You do not need to add a custom pipeline component to be used by the BizTalk Runtime to the Global Assembly Cache (GAC).

So now, Microsoft officially advises to put the custom pipeline component libraries only in the \Pipeline Components and not in the GAC anymore. If you still have BizTalk Server 2006 installed on your machine like I do, you will see that the local BizTalk documentation still says as mentioned in my original post.

BizTalk Server 2006 Custom Functoid Documentation Mistake

When you develop a custom functoid, there are 5 important tasks to do:

  1. Create a resource file with the various resources such as functoid’s name, description, tooltip and icon.
  2. Create the class that will implement the functoid. This class must derive from the Microsoft.BizTalk.BaseFunctoids.BaseFunctoid class.The constructor must override the bas class constructor and call a certain number of methods and properties so that the custom functoid can run properly at run-time as well as integrate well into the Visual Studio’s mapper.
  3. Create a member method in the functoid class that will actually implement the functionality of the custom functoid (its business logic).
  4. Compile and sign the functoid project into an assembly with a strong name key file (so that the assembly containing the custom functoid can be deployed in the GAC).
  5. Copy the assembly to C:\Program Files\Microsoft BizTalk Server 2006\Developer Tools\Mapper Extensions and add the functoid in Visual Studio’s ToolBox. You must also install the assembly into the GAC so that the functoid is available to BizTalk at runtime.

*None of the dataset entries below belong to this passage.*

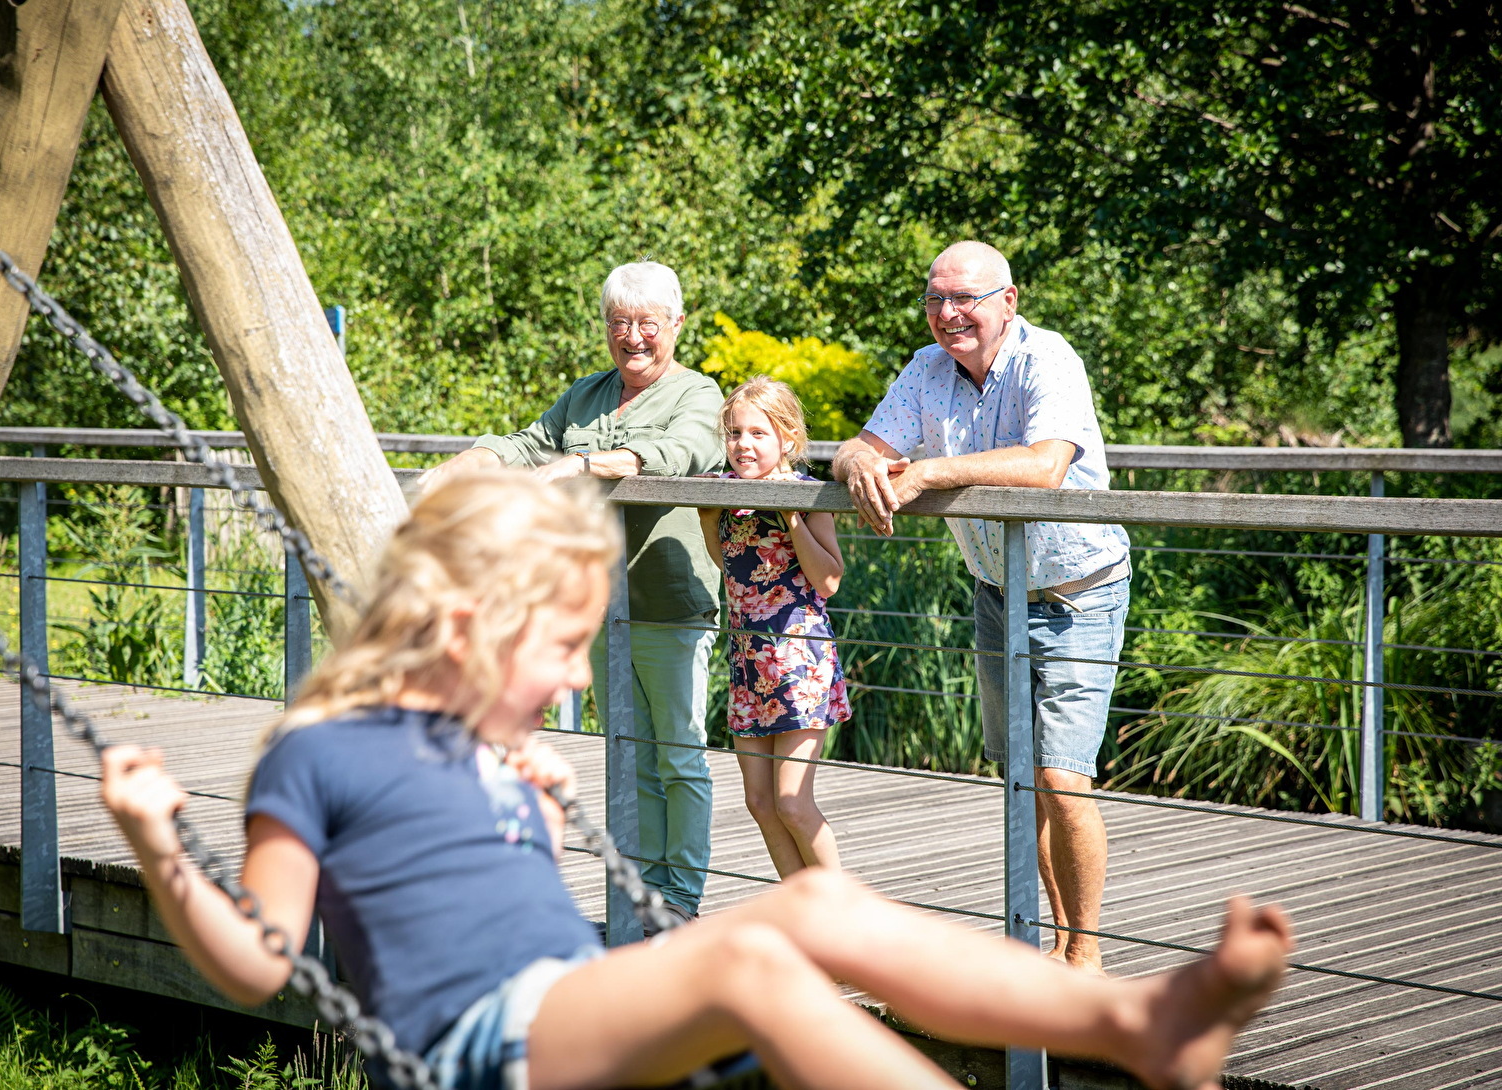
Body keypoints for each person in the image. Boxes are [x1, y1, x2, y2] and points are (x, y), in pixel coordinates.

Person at [101, 469, 1292, 1090]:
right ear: (463, 624)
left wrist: (522, 808)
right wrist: (161, 840)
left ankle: (1137, 1020)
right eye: (558, 647)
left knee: (816, 906)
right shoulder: (319, 755)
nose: (574, 683)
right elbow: (260, 957)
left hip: (577, 1013)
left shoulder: (480, 753)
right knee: (748, 953)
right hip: (474, 1052)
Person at [834, 240, 1133, 974]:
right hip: (998, 592)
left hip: (1077, 591)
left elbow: (1045, 465)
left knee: (1063, 778)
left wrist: (928, 471)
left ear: (1008, 300)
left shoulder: (1047, 359)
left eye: (964, 298)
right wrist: (861, 467)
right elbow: (854, 449)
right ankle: (1056, 950)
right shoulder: (925, 368)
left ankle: (1087, 958)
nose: (948, 314)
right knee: (1025, 777)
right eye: (936, 299)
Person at [420, 262, 723, 928]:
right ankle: (643, 891)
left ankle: (683, 897)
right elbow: (528, 444)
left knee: (678, 752)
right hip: (601, 607)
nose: (633, 338)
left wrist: (584, 466)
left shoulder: (696, 393)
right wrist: (460, 468)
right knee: (631, 752)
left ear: (675, 324)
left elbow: (683, 452)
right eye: (620, 323)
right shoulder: (587, 395)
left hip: (671, 601)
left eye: (647, 324)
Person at [698, 377, 849, 876]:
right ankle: (802, 916)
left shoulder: (808, 493)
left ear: (786, 438)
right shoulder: (726, 493)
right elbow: (728, 564)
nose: (743, 445)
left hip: (798, 660)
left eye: (758, 434)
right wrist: (706, 517)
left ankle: (846, 921)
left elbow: (828, 580)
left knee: (791, 802)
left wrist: (791, 517)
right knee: (760, 803)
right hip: (747, 661)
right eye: (735, 433)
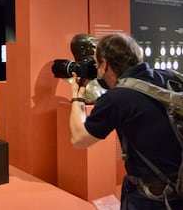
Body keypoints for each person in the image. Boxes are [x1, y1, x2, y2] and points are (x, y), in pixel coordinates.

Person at [69, 32, 183, 209]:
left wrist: (77, 96)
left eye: (97, 64)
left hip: (152, 200)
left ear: (105, 63)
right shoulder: (171, 78)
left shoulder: (117, 98)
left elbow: (79, 139)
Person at [69, 33, 105, 103]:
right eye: (94, 47)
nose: (97, 52)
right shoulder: (71, 77)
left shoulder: (101, 77)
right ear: (83, 50)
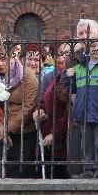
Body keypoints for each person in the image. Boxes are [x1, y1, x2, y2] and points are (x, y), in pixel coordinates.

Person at [64, 32, 98, 179]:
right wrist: (66, 76)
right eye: (92, 46)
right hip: (83, 111)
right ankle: (88, 169)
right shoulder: (79, 68)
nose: (96, 49)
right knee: (86, 143)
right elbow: (70, 88)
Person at [0, 44, 38, 178]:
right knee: (0, 176)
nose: (0, 63)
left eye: (3, 59)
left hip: (24, 133)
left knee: (19, 177)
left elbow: (29, 106)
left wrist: (9, 128)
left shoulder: (27, 75)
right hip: (1, 133)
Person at [33, 41, 71, 178]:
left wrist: (55, 133)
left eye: (66, 54)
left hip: (63, 140)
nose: (61, 59)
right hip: (48, 137)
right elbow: (44, 100)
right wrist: (40, 110)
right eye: (58, 54)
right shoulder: (53, 78)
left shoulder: (71, 77)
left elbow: (69, 111)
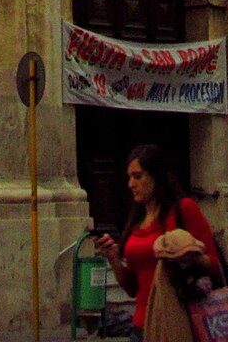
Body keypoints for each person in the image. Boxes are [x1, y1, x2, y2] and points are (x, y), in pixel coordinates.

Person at [91, 145, 220, 341]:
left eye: (138, 176)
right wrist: (114, 259)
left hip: (175, 325)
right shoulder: (136, 221)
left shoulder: (183, 209)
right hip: (140, 328)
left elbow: (215, 265)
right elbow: (133, 288)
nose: (131, 184)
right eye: (129, 177)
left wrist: (187, 255)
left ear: (156, 176)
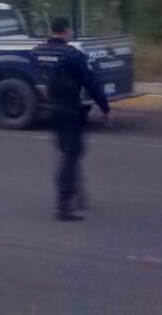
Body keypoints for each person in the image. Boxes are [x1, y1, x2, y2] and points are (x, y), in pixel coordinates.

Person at [31, 16, 110, 222]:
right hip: (70, 110)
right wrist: (104, 107)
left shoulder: (37, 52)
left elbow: (40, 75)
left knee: (69, 152)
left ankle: (79, 194)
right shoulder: (74, 55)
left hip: (51, 110)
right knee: (70, 156)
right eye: (70, 30)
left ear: (51, 30)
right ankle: (63, 206)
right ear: (66, 31)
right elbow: (91, 82)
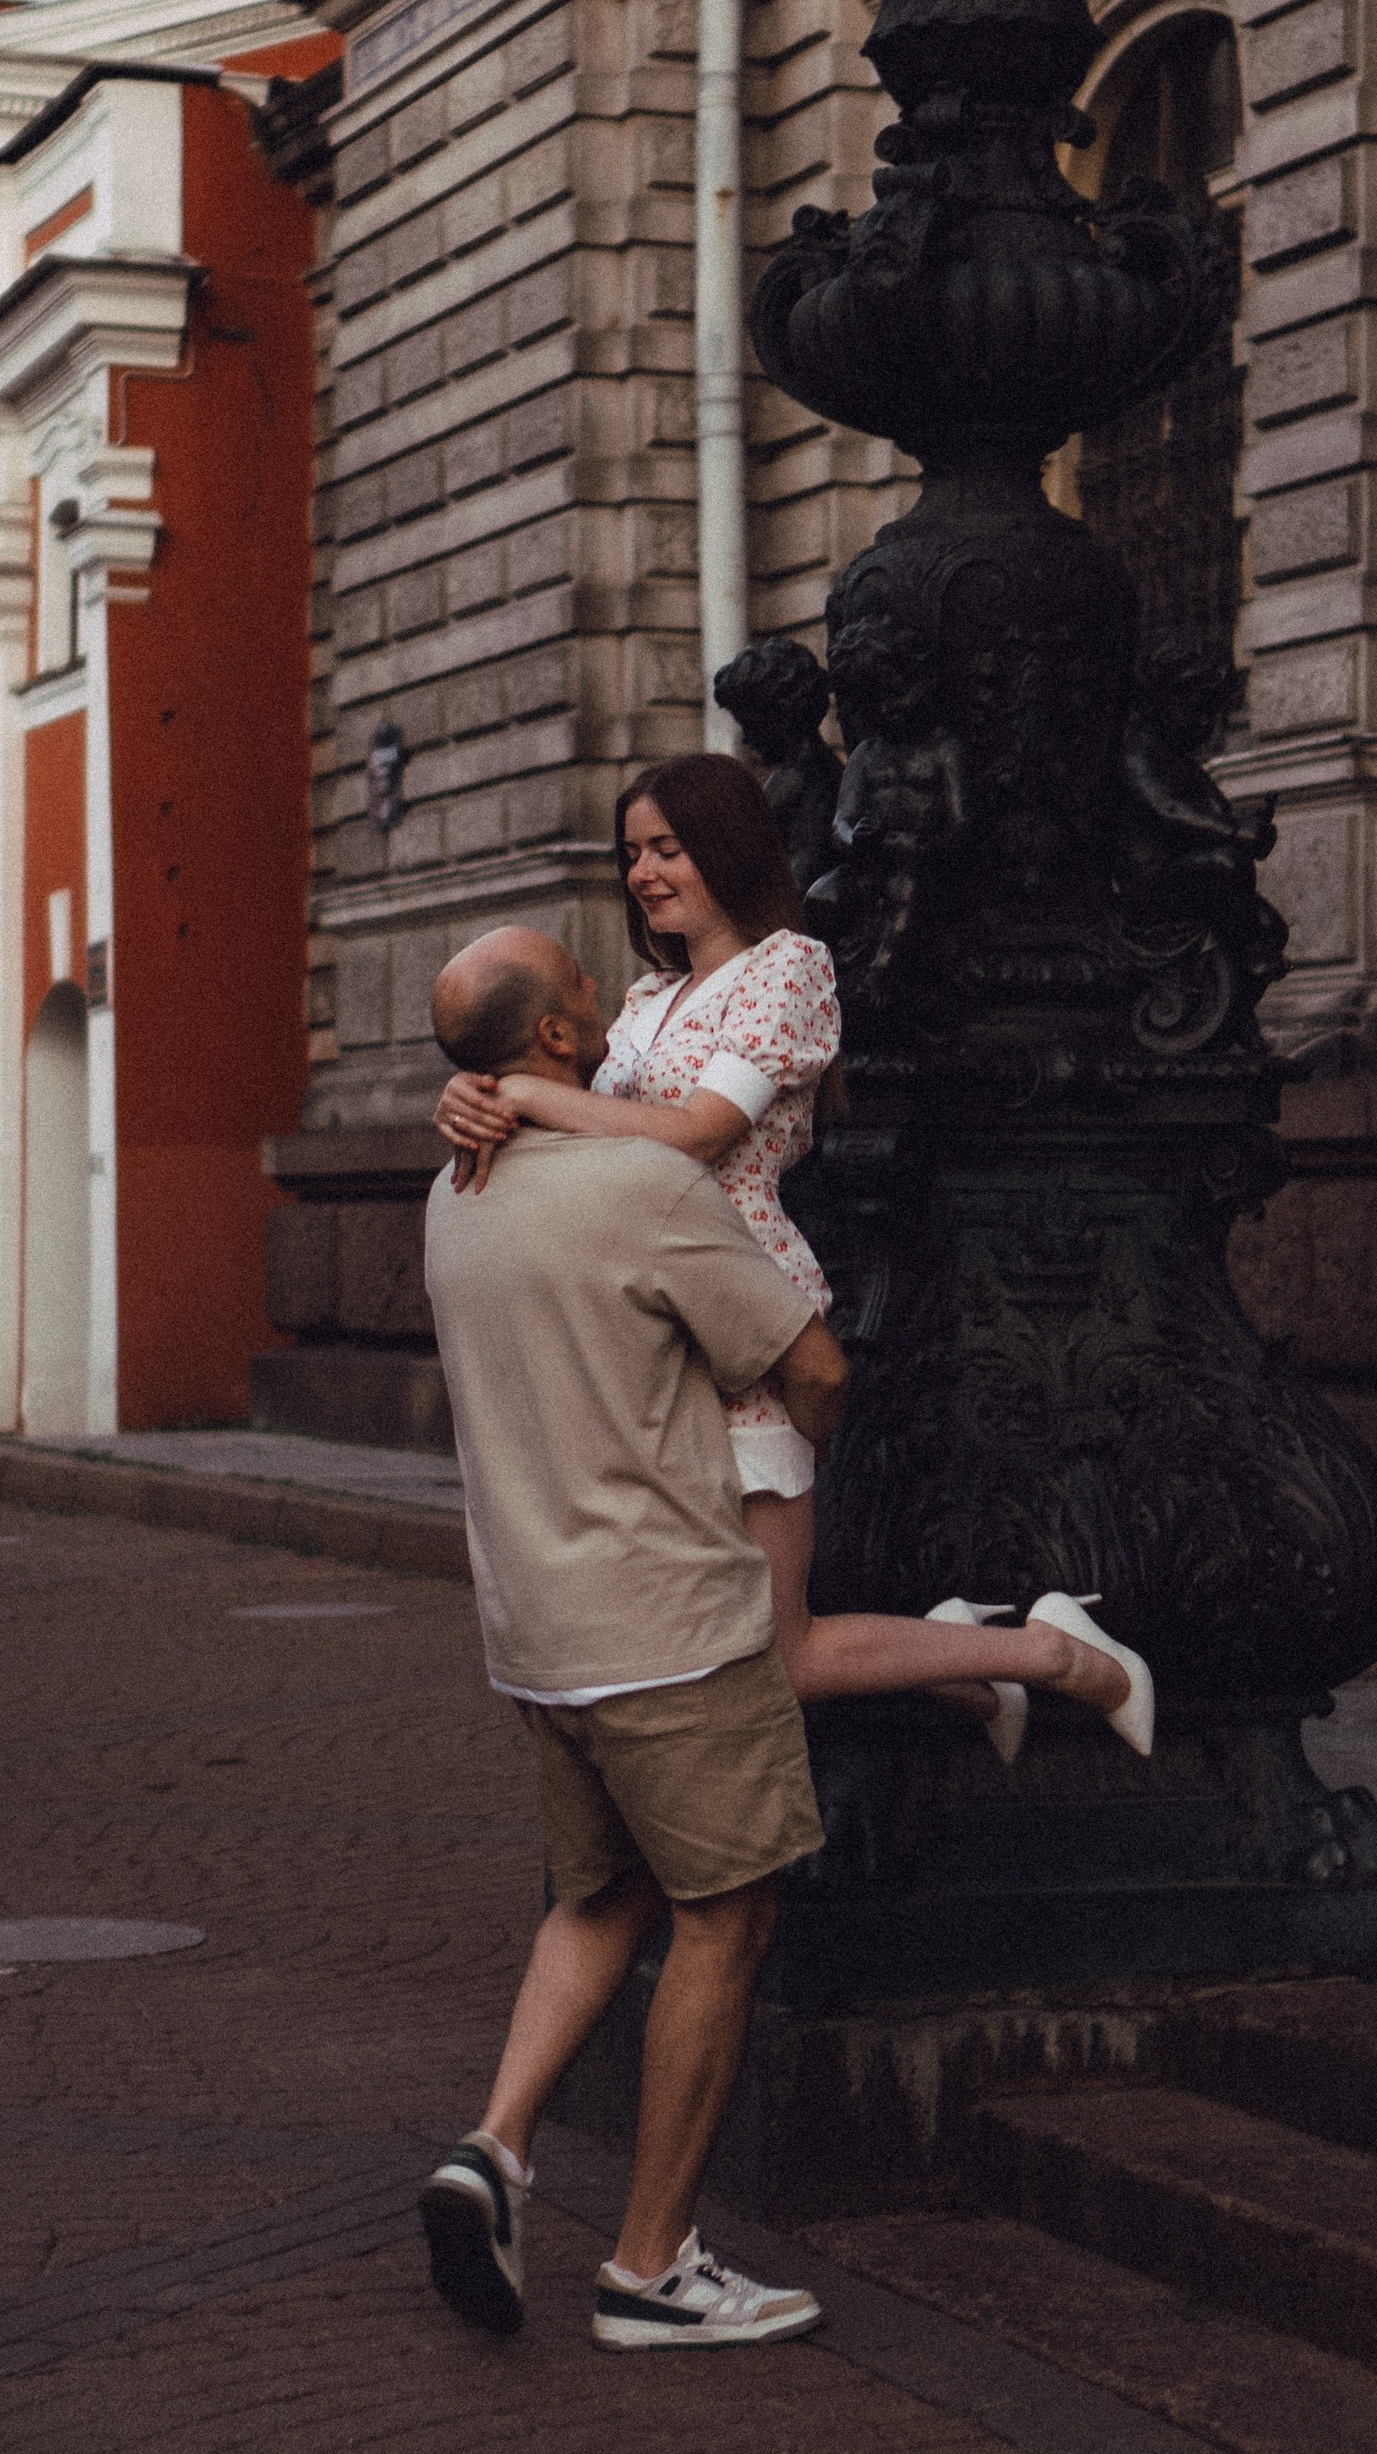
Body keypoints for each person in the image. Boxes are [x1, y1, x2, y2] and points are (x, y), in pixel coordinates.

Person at [434, 755, 1150, 1768]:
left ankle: (1056, 1654)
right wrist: (473, 1093)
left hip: (745, 1314)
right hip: (651, 1330)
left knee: (780, 1652)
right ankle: (971, 1668)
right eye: (631, 852)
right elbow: (563, 1108)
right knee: (728, 1638)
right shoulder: (644, 1000)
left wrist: (529, 1096)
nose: (642, 873)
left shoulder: (787, 970)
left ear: (725, 849)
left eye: (667, 848)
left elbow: (697, 1132)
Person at [417, 922, 848, 2353]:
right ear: (554, 1036)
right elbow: (810, 1362)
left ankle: (493, 2149)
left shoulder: (452, 1195)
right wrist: (801, 1451)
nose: (605, 993)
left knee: (600, 1897)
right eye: (582, 985)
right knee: (726, 1915)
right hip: (673, 1625)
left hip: (536, 1630)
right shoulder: (646, 1187)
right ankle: (651, 2268)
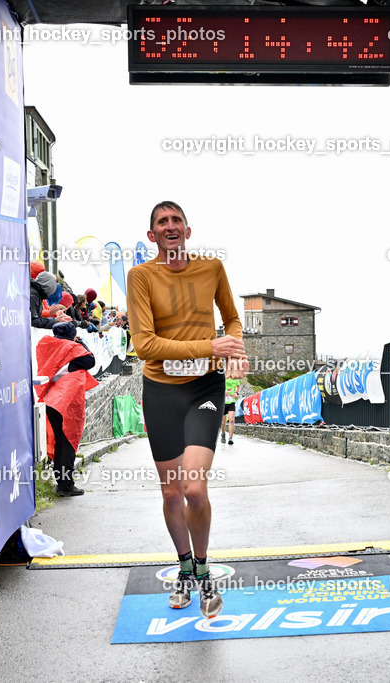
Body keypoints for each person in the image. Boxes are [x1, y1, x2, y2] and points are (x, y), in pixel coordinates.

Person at [126, 200, 248, 619]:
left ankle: (204, 569)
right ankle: (183, 566)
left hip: (205, 388)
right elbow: (145, 344)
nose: (170, 226)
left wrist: (235, 348)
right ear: (152, 236)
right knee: (171, 490)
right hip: (161, 390)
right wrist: (211, 346)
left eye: (176, 220)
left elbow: (232, 319)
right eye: (162, 222)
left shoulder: (211, 269)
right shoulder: (140, 276)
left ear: (188, 231)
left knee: (194, 487)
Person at [34, 321, 98, 496]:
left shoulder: (49, 346)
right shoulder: (72, 349)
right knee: (67, 443)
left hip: (51, 400)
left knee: (59, 442)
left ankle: (61, 481)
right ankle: (65, 485)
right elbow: (90, 359)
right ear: (72, 335)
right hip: (65, 403)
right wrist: (80, 341)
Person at [220, 377, 240, 445]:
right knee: (223, 421)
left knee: (231, 420)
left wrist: (236, 393)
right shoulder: (223, 376)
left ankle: (230, 438)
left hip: (231, 402)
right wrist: (223, 390)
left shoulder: (235, 377)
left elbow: (238, 385)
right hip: (223, 402)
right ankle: (223, 434)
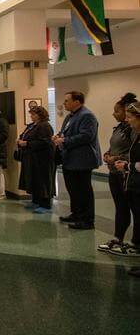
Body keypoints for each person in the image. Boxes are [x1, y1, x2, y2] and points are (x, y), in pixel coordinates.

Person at [53, 91, 102, 230]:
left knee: (83, 190)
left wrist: (64, 140)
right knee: (73, 189)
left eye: (67, 100)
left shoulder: (87, 116)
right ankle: (76, 214)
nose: (64, 103)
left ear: (77, 102)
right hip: (69, 159)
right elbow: (65, 132)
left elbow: (86, 136)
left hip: (82, 160)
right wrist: (57, 137)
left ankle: (87, 220)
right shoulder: (70, 116)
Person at [99, 93, 136, 254]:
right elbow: (115, 146)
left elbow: (134, 153)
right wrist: (108, 155)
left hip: (127, 174)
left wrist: (118, 158)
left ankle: (135, 244)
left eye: (117, 111)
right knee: (120, 207)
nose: (114, 114)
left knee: (133, 209)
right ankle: (118, 238)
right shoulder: (120, 127)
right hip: (115, 172)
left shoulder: (134, 131)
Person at [113, 101, 140, 274]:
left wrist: (128, 167)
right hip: (135, 183)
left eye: (130, 117)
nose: (128, 121)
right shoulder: (137, 135)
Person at [17, 106, 56, 213]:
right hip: (31, 157)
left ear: (40, 115)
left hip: (42, 159)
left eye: (34, 114)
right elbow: (24, 135)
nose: (31, 116)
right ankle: (35, 200)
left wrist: (27, 143)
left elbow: (45, 142)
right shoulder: (32, 126)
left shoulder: (44, 126)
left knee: (42, 181)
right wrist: (20, 140)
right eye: (31, 114)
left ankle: (45, 204)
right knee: (34, 180)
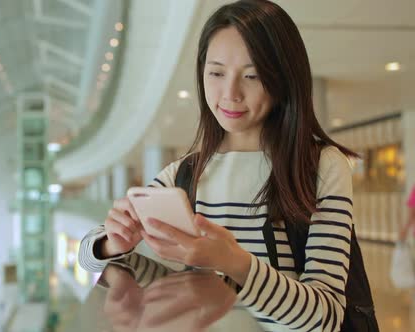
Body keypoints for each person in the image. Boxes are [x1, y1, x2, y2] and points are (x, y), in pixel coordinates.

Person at [79, 0, 360, 331]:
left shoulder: (320, 166)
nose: (230, 93)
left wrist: (234, 263)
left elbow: (325, 316)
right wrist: (114, 242)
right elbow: (88, 254)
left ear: (282, 78)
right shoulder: (185, 173)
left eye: (252, 75)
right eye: (215, 73)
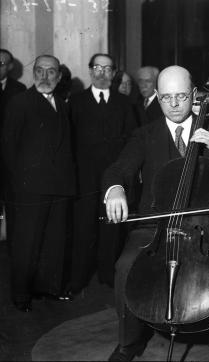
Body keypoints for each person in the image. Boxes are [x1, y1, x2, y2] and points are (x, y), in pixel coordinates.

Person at [103, 65, 209, 362]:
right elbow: (117, 169)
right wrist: (116, 188)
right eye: (167, 97)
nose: (174, 105)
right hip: (156, 228)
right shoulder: (144, 135)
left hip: (204, 230)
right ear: (157, 97)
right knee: (124, 268)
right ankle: (129, 343)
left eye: (182, 96)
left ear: (195, 94)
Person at [1, 55, 75, 312]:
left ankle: (49, 288)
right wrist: (17, 186)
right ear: (33, 73)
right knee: (26, 243)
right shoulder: (20, 102)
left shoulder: (63, 104)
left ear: (59, 76)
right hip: (29, 188)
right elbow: (8, 148)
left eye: (51, 72)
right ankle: (21, 295)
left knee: (54, 242)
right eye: (40, 71)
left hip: (59, 186)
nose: (45, 77)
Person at [68, 53, 137, 294]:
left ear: (114, 73)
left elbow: (132, 141)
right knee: (83, 228)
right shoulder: (75, 102)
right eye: (97, 68)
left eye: (107, 69)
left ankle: (109, 276)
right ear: (90, 71)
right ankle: (78, 278)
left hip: (114, 179)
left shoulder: (124, 103)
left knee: (112, 229)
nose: (102, 73)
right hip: (84, 179)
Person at [0, 49, 27, 244]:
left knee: (13, 209)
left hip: (10, 162)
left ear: (10, 67)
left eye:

Today I found out that the BizTalk Server 2006 documentation has a mistake in the custom functoid development section: Using BaseFunctoid, which relates to the point number 2 in my previous list of tasks.
That section says that the constructor of the functoid must make a call to the SetupResourceAssembly method to point to the resource assembly. It details:

Include a resource file with your project. If building with Visual Studio, the resource assembly must be ProjectName.ResourceName.

In my experience this is not true, when I build my custom functoid assembly in Visual Studio, I have to call the SetupResourceAssembly method with FunctoidNameSpace.ResourceName as parameter instead of ProjectName.ResourceName. If I follow the documentation’s advice, the resource information such as functoid’s name and icon do not appear in Visual Studio’s toolbox, proving that the resources could not be found by the IDE.

The only case that it would work as mentioned in the documentation would be if the project name and the namespace of the functoid were identical, which happens by default in Visual Studio. Indeed, when you create a new project with Visual Studio 2005, a default namespace will be created for the project, its value being the project name. You can see the default namespace value by right-clicking on your project files and click “properties”.